§ **Your assignment**: Every line with "pixels" in it should be copied from the data.

§ **Data section**:
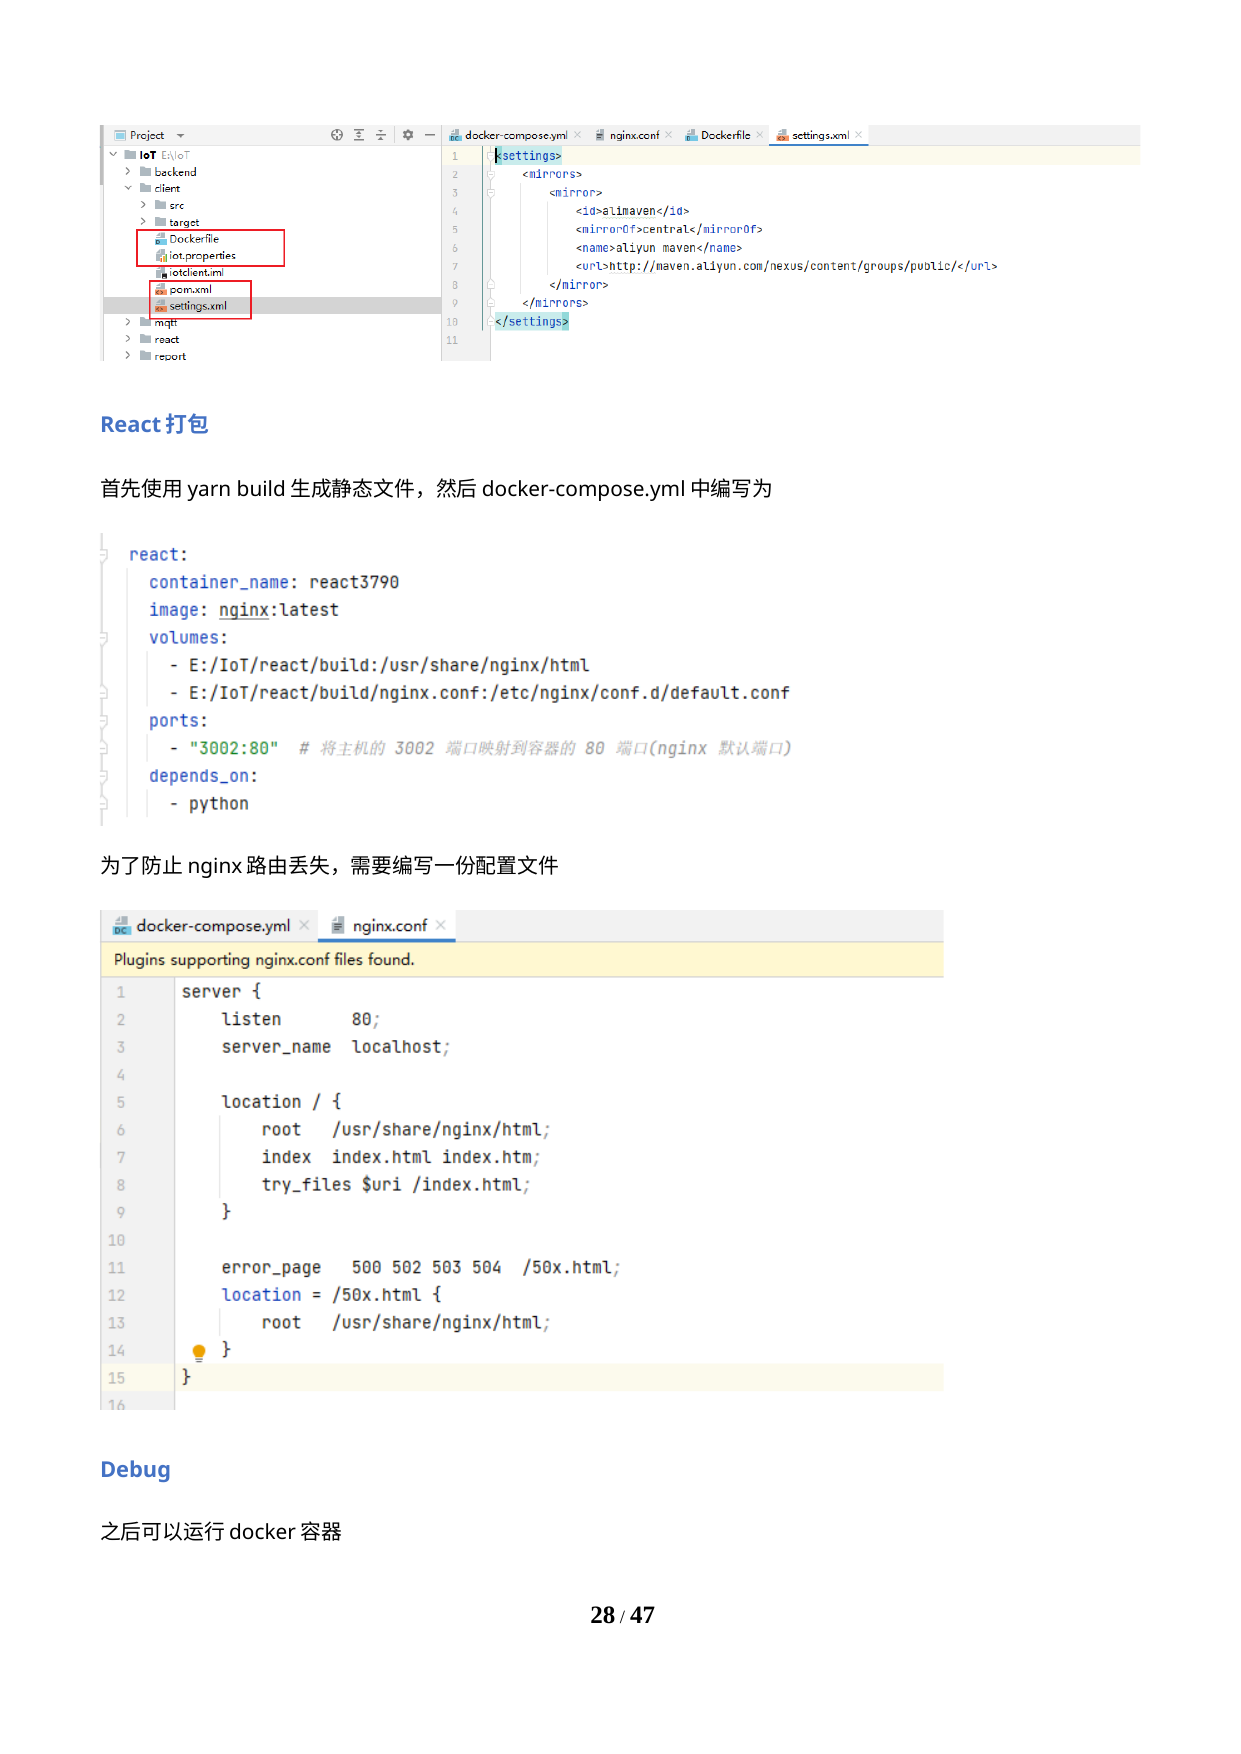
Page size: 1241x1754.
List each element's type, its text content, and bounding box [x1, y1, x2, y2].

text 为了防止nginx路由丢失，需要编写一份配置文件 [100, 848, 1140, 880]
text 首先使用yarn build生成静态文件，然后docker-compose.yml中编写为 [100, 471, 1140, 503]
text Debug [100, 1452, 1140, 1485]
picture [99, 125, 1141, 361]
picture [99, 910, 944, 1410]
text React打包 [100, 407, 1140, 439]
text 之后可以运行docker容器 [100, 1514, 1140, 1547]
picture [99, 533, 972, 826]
* * *
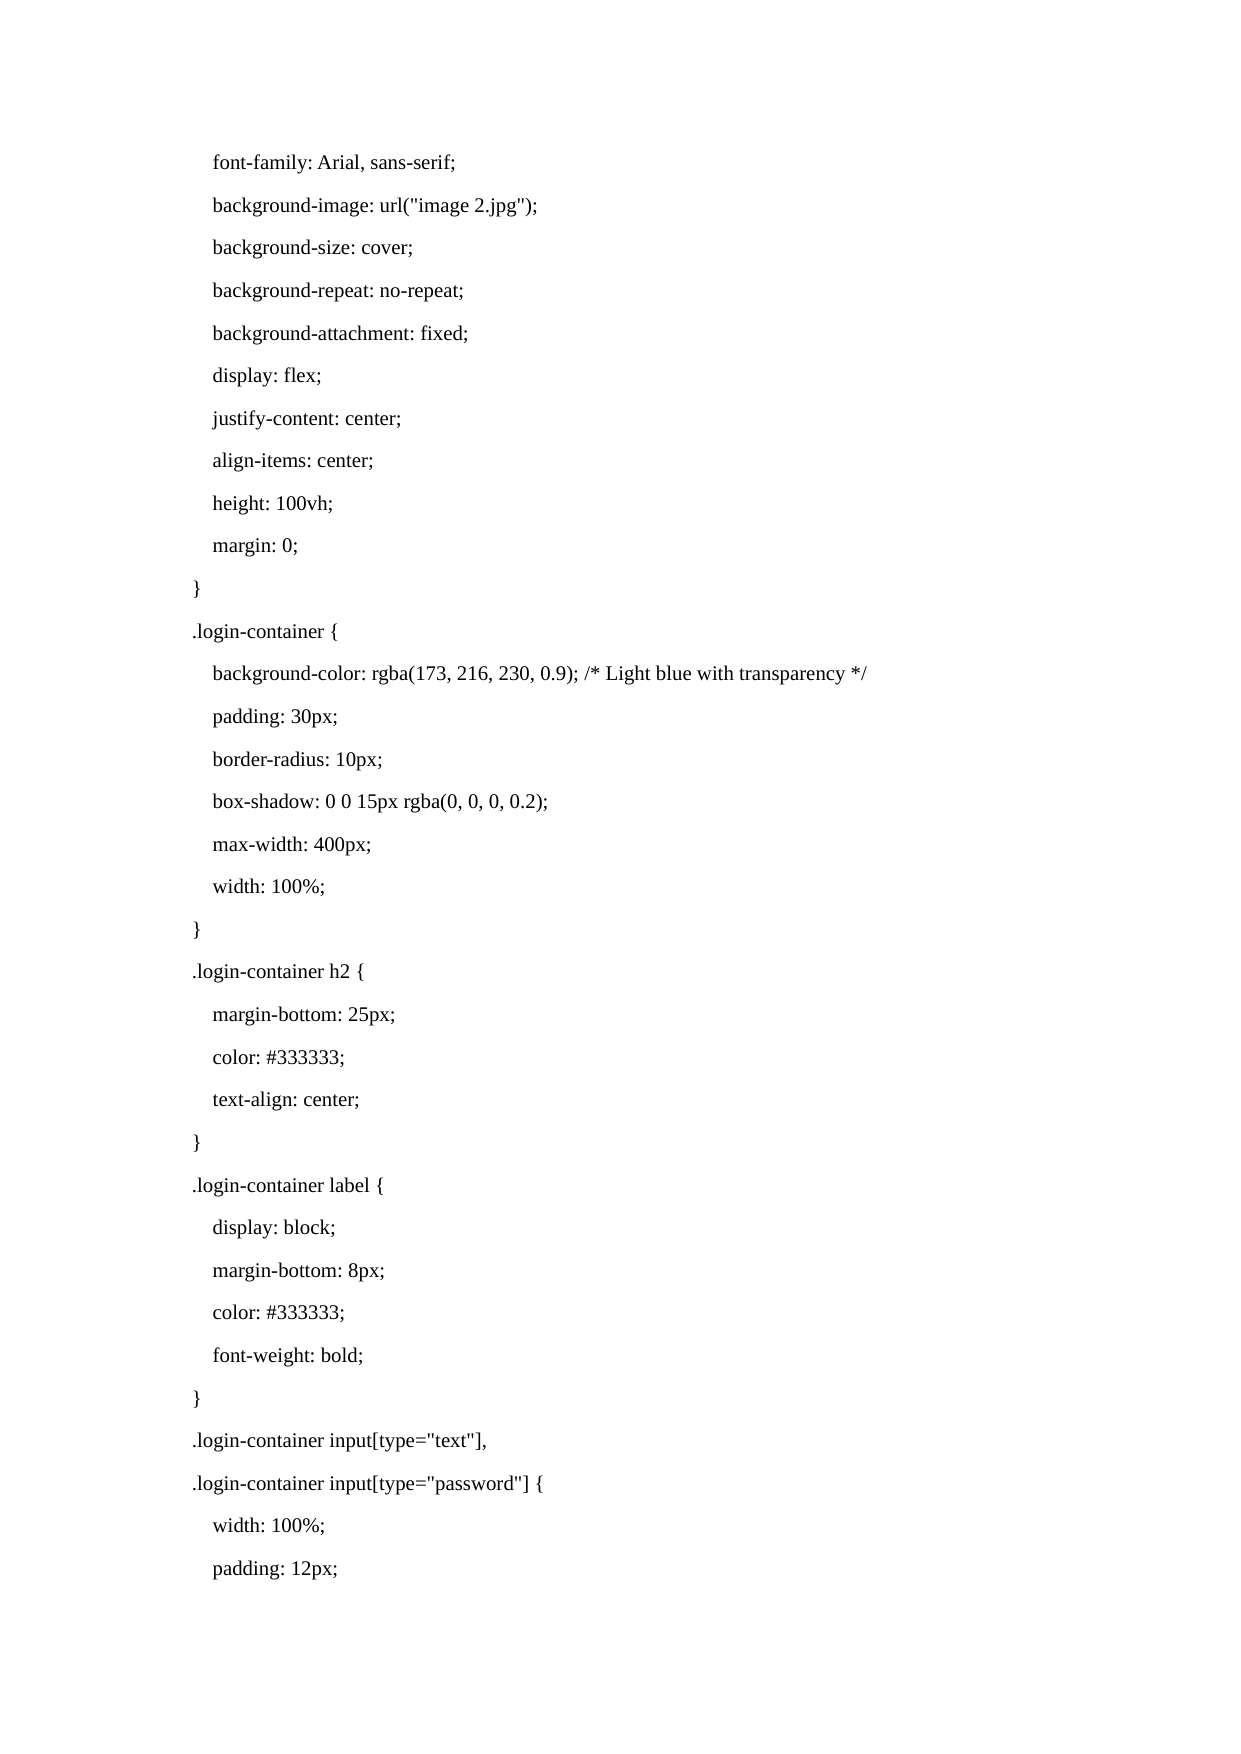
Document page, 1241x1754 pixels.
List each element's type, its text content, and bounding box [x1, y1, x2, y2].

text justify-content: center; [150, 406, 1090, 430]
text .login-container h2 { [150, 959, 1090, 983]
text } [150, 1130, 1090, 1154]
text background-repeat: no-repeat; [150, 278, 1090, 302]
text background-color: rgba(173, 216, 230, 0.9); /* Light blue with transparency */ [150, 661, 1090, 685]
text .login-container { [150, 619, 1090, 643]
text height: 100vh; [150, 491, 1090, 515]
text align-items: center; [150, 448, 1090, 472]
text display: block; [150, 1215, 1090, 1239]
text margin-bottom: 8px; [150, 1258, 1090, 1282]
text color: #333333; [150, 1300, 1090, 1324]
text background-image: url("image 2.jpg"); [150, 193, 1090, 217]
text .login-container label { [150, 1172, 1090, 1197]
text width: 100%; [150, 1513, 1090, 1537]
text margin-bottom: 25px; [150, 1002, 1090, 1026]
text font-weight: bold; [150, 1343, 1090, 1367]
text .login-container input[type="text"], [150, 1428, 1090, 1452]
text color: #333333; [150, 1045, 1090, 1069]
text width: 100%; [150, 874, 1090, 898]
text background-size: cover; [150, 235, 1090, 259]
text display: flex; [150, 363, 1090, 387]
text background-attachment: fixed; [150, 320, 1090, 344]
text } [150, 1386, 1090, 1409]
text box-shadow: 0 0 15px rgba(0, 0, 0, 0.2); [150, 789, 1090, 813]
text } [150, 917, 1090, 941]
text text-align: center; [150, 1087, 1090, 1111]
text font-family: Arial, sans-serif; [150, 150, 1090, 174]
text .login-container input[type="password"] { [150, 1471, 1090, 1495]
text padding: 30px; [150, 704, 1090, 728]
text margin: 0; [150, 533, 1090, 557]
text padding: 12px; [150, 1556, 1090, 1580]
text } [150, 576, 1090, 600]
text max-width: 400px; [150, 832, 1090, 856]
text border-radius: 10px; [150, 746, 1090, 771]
---
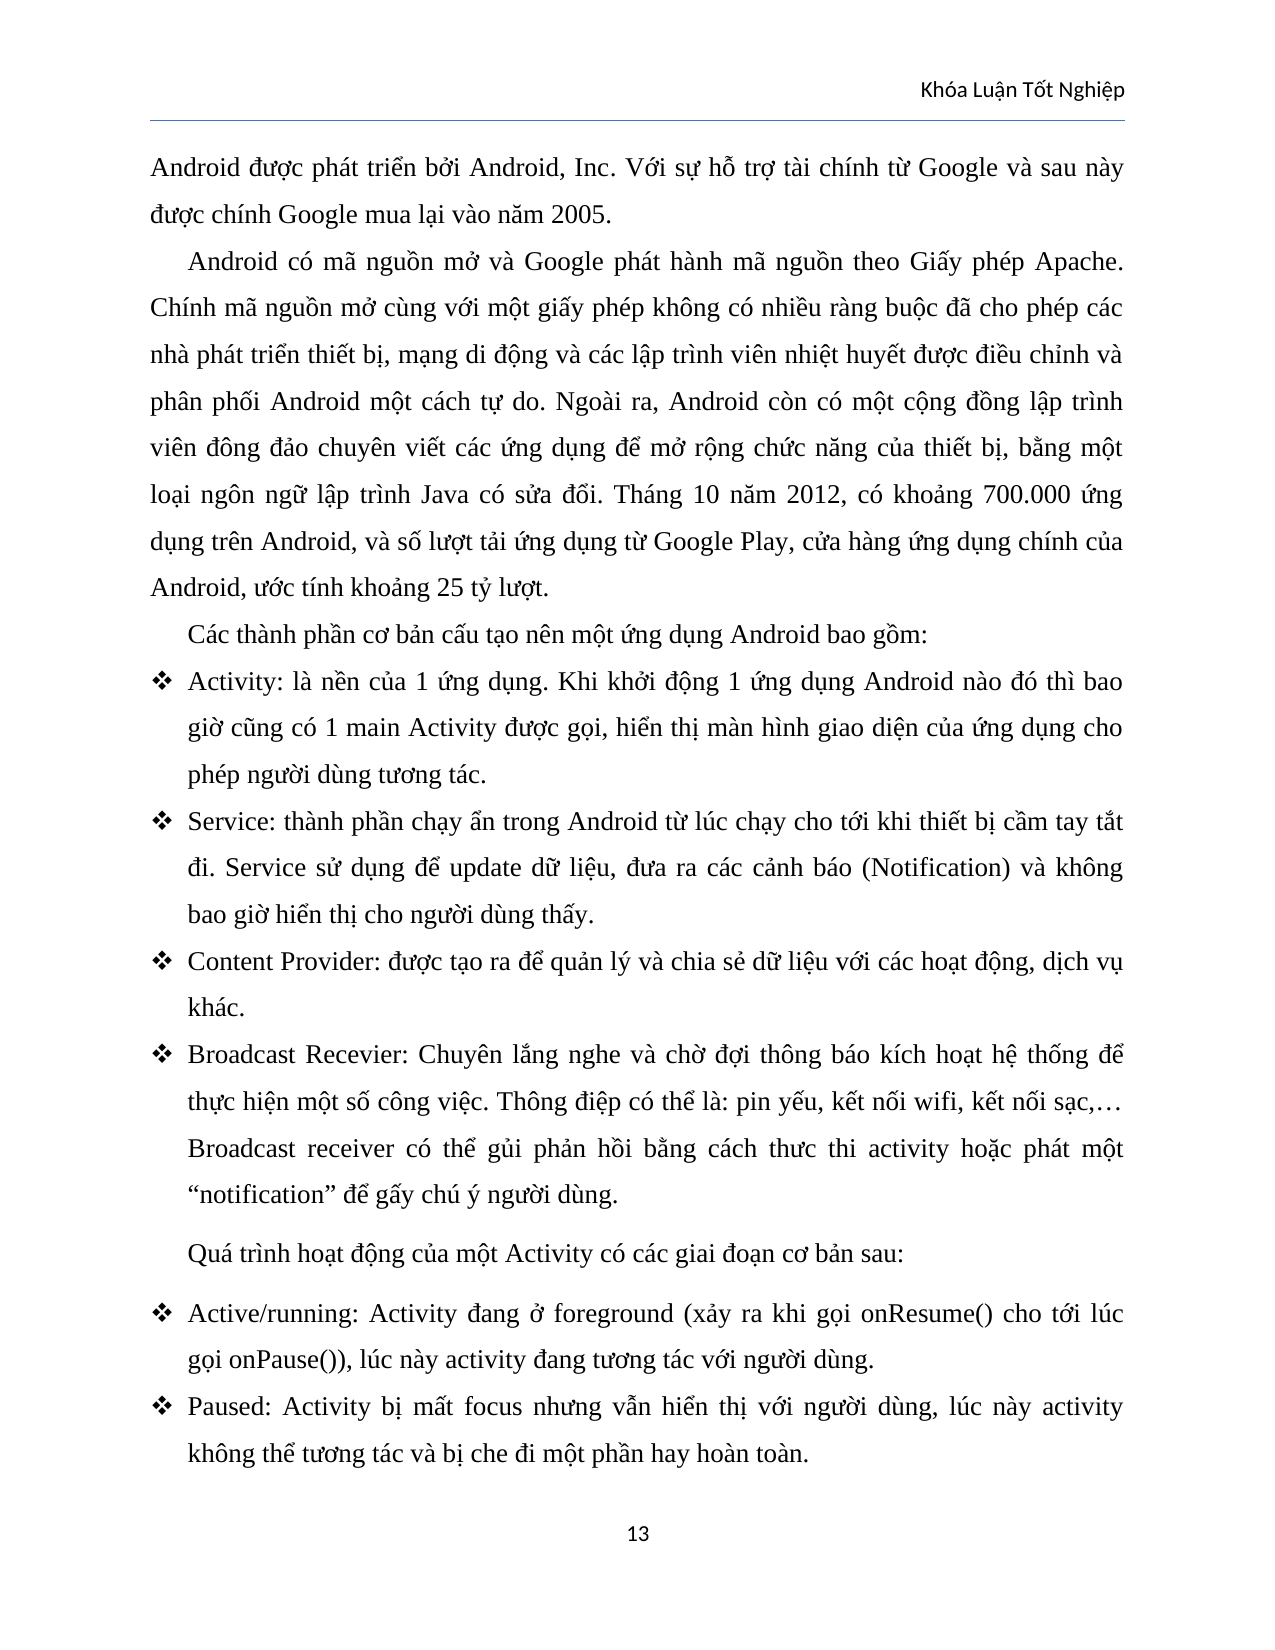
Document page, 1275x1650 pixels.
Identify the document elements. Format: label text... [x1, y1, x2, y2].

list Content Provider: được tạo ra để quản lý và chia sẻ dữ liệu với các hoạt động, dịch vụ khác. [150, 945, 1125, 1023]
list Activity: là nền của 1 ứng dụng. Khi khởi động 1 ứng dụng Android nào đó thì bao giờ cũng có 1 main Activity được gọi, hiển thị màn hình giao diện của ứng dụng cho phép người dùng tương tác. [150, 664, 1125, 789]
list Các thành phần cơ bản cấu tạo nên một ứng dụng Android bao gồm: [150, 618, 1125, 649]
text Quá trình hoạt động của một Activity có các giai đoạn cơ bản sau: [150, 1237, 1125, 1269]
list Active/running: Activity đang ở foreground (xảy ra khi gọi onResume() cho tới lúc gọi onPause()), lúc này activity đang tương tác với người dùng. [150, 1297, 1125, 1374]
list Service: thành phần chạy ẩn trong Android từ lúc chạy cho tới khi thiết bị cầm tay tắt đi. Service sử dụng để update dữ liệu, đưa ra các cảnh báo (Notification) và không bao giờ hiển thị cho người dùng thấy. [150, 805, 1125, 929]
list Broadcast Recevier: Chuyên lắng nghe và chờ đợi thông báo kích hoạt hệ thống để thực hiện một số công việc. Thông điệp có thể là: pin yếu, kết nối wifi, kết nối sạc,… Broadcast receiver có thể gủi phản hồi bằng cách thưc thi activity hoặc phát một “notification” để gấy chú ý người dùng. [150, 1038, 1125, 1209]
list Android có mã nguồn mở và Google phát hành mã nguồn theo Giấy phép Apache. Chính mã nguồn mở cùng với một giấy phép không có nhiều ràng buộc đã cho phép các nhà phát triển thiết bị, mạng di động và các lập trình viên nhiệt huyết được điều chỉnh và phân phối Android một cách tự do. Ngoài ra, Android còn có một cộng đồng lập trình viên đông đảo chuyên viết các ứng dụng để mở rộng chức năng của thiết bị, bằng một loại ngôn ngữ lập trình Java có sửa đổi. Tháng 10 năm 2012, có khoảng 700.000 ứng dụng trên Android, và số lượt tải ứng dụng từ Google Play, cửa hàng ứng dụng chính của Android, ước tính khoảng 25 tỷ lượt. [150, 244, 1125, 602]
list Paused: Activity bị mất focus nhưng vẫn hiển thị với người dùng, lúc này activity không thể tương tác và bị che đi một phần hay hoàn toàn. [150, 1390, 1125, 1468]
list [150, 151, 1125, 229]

§ **Answer**:
Document page, 1241x1754 pixels.
Document page, 1275x1650 pixels.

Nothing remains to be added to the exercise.